<<<<

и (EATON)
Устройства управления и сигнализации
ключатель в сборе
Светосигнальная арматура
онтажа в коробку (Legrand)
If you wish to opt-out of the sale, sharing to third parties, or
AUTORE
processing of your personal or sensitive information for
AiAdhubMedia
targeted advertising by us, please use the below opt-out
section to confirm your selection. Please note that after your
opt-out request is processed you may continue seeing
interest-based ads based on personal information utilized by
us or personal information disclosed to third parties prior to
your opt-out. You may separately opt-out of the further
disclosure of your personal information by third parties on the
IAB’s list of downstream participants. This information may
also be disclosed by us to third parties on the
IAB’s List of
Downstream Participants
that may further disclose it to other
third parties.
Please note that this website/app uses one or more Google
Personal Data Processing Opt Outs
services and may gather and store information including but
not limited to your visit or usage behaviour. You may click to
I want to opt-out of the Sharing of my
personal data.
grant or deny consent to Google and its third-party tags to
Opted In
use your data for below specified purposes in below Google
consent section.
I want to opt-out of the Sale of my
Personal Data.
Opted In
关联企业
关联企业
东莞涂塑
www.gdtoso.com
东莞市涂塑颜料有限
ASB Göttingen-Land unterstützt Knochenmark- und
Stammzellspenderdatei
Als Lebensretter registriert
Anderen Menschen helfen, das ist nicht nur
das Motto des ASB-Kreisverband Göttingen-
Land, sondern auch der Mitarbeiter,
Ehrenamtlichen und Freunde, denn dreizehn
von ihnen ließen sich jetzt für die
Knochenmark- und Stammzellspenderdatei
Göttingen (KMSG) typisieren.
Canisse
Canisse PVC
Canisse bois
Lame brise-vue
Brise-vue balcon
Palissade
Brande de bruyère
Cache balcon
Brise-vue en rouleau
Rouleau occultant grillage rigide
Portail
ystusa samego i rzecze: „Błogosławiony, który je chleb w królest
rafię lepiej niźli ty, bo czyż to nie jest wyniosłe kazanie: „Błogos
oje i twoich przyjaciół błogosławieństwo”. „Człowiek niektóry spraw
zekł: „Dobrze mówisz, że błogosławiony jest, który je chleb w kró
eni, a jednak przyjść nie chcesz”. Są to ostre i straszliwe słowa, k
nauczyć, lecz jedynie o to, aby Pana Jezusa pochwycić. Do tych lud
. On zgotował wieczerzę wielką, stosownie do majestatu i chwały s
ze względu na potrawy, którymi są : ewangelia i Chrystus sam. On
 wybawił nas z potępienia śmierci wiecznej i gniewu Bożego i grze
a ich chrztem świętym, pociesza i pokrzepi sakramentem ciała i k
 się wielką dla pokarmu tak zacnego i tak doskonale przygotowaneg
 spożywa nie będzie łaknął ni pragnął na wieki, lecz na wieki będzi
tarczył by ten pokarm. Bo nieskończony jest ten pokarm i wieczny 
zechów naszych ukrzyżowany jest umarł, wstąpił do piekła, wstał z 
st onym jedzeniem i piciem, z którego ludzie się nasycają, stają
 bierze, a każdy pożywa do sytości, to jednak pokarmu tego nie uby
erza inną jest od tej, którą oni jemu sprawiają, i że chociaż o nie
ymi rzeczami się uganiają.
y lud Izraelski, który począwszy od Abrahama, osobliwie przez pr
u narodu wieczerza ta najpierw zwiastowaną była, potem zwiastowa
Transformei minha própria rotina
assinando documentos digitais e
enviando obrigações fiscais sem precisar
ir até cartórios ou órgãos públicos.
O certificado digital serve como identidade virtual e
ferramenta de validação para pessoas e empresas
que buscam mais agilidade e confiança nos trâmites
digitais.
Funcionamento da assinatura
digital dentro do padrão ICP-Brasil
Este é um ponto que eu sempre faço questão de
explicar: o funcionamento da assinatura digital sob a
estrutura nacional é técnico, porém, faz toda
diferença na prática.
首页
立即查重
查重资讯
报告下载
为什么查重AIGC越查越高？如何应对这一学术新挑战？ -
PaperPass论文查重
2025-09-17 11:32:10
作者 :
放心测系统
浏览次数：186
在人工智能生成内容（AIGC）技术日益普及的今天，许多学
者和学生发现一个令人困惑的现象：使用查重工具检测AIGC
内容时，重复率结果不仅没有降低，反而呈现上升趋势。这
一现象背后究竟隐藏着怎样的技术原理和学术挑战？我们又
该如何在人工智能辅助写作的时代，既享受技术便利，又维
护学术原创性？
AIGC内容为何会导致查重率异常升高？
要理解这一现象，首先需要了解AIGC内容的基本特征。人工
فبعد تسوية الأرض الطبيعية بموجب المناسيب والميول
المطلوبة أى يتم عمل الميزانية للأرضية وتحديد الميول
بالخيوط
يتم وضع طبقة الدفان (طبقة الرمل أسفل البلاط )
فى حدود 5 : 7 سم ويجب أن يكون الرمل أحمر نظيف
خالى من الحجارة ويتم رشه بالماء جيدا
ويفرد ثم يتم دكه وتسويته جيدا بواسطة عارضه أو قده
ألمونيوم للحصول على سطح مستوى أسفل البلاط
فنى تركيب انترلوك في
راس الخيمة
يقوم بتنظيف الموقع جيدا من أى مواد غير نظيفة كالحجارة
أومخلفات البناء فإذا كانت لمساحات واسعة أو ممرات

>>>>

> **Required work**:
Search the records above for the string "جيدا". Copy every line that contains it.

> **Solution**:
خالى من الحجارة ويتم رشه بالماء جيدا
ويفرد ثم يتم دكه وتسويته جيدا بواسطة عارضه أو قده
يقوم بتنظيف الموقع جيدا من أى مواد غير نظيفة كالحجارة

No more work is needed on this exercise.